Independent of the consideration of Roman usage, it is unquestionable that the funeral pile must have been in use in the British Isles for many generations before the era of the Roman Invasion, if not indeed before that of Rome's mythic founder. But the evidence of the Scottish tumuli, while it proves the ancient practice of cremation, shows also the contemporaneous custom of inhumation; nor is it possible, so far as I can see, to determine from the amount of evidence yet obtained, that one of these was esteemed more honourable than the other.[56] It is not, indeed, uncommon for the larger tumuli to contain a single cist, with the inhumed remains untouched by fire, and around it, at irregular intervals, several cinerary urns, sometimes varying in size and style, but all containing the half-burned bones and ashes of the dead. The inference which such an arrangement suggests would seem to point to inhumation as the more honourable rite; but even where either inhumation or cremation has been the sole mode of disposing of the bodies, we still detect obvious marks of distinction, and of superior honours conferred on one or more of the occupants of the tumulus. In one of the largest of a numerous group of tumuli near Stromness, in Orkney, which was opened by the Rev. Charles Clouster, minister of Sandwick, in 1835, evidences of six separate interments were found, all so disposed on the original soil, and in contact with each other, as scarcely to admit of doubt that the whole had taken place prior to the formation of the earthen mound beneath which they lay. Two large and carefully constructed cists occupied the centre, and contained burnt bones, but without urns; while around these were four other cists, extremely rude, and greatly inferior both in construction and dimensions. In such we probably should recognise the family cemetery,—the two larger and more important cists containing, it may be, the chief and his wife, and the surrounding ones their children, or favourite dependents, or perhaps their slaves.

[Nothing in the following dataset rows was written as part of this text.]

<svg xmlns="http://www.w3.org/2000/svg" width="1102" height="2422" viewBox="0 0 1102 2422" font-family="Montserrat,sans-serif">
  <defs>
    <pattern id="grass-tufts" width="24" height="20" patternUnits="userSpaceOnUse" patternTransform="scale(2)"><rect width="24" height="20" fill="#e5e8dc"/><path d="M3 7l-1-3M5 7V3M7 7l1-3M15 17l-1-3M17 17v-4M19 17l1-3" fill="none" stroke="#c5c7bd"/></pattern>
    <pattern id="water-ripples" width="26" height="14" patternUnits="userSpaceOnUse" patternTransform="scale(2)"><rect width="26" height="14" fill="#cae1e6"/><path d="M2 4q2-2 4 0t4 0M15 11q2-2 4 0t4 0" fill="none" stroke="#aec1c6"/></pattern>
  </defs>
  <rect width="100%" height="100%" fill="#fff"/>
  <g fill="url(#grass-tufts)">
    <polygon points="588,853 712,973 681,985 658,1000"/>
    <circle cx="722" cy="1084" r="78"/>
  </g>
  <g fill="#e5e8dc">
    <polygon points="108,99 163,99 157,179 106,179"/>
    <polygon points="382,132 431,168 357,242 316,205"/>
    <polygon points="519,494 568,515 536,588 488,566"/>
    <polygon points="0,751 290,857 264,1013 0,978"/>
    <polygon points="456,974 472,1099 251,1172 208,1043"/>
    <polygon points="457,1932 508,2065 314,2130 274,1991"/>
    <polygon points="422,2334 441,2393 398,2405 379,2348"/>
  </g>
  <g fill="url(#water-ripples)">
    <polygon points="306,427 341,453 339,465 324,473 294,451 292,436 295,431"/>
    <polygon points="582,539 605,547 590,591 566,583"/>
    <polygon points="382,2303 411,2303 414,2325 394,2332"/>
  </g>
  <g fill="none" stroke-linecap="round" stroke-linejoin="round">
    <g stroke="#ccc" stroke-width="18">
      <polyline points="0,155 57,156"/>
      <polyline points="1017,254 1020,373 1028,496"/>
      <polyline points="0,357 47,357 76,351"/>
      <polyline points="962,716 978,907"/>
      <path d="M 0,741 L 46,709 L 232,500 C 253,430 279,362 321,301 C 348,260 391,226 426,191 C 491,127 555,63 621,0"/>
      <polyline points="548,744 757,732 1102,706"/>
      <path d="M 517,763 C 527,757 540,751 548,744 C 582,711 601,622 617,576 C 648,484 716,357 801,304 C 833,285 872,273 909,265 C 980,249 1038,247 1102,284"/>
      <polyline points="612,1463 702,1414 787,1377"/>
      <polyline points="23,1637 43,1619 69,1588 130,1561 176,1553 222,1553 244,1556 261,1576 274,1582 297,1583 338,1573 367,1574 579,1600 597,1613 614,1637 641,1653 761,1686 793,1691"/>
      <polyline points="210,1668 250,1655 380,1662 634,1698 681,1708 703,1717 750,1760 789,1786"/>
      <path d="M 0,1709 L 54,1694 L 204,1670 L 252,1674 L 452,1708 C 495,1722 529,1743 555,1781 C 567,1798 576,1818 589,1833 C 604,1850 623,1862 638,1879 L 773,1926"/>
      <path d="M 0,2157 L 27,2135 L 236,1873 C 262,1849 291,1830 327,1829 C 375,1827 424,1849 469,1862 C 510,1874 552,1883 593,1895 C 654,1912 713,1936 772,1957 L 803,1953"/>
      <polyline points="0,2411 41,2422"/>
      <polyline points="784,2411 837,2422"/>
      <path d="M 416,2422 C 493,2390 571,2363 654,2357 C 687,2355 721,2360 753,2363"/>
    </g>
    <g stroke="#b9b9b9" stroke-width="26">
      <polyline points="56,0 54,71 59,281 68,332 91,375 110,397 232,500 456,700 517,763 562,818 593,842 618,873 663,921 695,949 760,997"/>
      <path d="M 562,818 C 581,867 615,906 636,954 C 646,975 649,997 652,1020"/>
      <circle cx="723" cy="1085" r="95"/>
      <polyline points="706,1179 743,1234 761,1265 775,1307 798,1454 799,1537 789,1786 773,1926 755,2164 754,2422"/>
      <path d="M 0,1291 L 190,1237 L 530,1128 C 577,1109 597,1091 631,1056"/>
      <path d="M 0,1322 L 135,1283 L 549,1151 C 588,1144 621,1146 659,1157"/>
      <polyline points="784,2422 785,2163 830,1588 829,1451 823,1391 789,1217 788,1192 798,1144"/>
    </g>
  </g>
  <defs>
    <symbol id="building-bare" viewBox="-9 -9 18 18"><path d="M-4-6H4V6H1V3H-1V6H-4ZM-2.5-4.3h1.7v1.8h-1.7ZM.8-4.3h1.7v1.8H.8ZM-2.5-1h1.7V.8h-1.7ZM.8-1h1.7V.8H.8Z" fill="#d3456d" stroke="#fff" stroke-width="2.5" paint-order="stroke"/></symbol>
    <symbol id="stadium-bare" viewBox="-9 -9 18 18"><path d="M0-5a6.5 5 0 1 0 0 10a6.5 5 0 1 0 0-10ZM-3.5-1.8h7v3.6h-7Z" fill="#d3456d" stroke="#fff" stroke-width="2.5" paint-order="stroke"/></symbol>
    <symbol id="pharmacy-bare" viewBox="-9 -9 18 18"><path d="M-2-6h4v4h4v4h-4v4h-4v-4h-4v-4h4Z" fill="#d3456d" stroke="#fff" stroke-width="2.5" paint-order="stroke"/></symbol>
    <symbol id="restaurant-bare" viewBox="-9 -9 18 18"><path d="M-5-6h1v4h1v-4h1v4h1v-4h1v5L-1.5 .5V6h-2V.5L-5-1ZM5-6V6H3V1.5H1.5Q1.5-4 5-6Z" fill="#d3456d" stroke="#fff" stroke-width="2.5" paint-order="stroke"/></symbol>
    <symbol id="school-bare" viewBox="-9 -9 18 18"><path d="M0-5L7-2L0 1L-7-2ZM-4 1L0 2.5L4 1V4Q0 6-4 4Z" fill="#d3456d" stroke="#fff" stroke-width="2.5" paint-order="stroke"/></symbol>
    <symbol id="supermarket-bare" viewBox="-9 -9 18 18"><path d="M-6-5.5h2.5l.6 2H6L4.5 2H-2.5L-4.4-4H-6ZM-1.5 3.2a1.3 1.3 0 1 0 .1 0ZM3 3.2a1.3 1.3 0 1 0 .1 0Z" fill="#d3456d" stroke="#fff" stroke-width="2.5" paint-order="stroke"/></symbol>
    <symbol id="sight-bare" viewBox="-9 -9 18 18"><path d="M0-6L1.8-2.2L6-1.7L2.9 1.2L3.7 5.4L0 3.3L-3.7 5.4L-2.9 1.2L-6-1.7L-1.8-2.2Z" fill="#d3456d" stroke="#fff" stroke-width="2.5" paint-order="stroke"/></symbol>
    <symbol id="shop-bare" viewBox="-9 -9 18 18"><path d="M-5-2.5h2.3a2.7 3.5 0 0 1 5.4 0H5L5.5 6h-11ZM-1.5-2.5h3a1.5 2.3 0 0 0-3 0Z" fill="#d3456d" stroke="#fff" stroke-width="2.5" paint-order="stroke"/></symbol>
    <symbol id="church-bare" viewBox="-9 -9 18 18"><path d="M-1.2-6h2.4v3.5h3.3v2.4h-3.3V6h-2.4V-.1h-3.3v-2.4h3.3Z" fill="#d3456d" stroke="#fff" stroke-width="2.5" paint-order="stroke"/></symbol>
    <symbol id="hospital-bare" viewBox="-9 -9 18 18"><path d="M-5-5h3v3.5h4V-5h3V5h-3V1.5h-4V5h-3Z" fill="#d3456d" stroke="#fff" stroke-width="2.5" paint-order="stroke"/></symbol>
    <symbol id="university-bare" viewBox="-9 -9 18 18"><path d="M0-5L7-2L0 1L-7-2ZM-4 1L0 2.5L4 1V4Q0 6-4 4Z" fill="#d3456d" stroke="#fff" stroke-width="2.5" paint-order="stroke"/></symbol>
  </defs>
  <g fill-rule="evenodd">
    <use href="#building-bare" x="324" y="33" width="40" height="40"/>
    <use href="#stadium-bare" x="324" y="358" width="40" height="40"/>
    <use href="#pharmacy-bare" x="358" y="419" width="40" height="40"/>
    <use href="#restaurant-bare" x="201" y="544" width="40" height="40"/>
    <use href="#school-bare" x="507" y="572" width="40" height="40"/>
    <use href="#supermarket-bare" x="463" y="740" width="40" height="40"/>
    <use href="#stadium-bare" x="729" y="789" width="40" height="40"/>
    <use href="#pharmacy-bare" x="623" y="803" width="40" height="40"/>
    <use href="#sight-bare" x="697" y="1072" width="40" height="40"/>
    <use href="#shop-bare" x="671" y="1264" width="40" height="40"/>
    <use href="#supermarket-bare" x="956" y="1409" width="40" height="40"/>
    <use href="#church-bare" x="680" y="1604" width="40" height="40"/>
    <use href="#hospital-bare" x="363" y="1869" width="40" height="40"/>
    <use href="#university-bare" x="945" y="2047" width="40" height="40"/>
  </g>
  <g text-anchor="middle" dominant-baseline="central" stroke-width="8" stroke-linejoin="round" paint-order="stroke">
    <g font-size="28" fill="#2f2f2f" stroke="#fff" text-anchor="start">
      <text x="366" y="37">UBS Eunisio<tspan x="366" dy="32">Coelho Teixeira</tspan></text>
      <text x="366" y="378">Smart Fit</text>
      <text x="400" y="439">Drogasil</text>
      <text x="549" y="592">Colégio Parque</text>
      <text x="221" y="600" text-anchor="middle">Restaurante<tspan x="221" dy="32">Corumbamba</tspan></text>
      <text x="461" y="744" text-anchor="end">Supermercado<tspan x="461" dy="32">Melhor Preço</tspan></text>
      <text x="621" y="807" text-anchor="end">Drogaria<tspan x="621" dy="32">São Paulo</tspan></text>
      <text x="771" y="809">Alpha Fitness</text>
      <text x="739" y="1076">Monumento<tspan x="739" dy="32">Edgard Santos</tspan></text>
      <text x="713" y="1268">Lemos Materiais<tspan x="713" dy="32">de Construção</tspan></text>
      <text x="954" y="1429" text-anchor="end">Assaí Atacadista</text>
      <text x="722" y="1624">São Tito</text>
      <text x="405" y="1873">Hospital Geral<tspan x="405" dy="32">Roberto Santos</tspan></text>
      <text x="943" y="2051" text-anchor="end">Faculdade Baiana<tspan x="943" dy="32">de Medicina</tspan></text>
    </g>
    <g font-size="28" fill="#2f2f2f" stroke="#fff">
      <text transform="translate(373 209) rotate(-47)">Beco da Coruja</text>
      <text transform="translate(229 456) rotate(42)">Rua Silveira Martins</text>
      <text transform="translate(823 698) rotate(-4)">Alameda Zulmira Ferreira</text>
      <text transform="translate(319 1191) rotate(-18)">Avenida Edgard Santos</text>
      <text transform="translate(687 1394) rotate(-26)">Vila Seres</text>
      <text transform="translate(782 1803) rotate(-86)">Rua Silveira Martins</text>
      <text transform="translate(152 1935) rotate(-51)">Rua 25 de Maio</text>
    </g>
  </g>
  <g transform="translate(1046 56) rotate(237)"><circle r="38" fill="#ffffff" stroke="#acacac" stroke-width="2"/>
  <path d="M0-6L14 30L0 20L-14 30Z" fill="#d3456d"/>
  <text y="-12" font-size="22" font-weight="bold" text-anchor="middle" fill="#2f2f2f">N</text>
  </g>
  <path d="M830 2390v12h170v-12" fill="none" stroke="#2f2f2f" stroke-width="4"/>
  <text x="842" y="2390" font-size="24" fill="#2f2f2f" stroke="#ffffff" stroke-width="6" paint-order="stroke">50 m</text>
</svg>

One of the most interesting examples which have been accurately observed of simple interment accompanied with urns and relics entirely belonging to the primitive period, was discovered on the opening of a small tumulus in the parish of Cruden, Aberdeenshire. Within it was found a cist containing two skeletons nearly entire. One of these was that of an adult, while the other appeared to have been a youth of twelve or thirteen years of age, in addition to which there were also portions of the skeleton of a dog. Beside them stood two rude clay urns, slightly ornamented with encircling lines, but containing no incinerated remains; and within the cist were found seven flint arrow-heads, two flint knives, and a polished stone, similar to one now in the Scottish Museum, which is described in a succeeding chapter. It is slightly convex on one side, and concave on the other, with small holes drilled at the four corners, by which it would seem to have been attached, most probably, to the dress, as an article of personal adornment. These curious relics are now in the collection of Adam Arbuthnot, Esq., of Peterhead.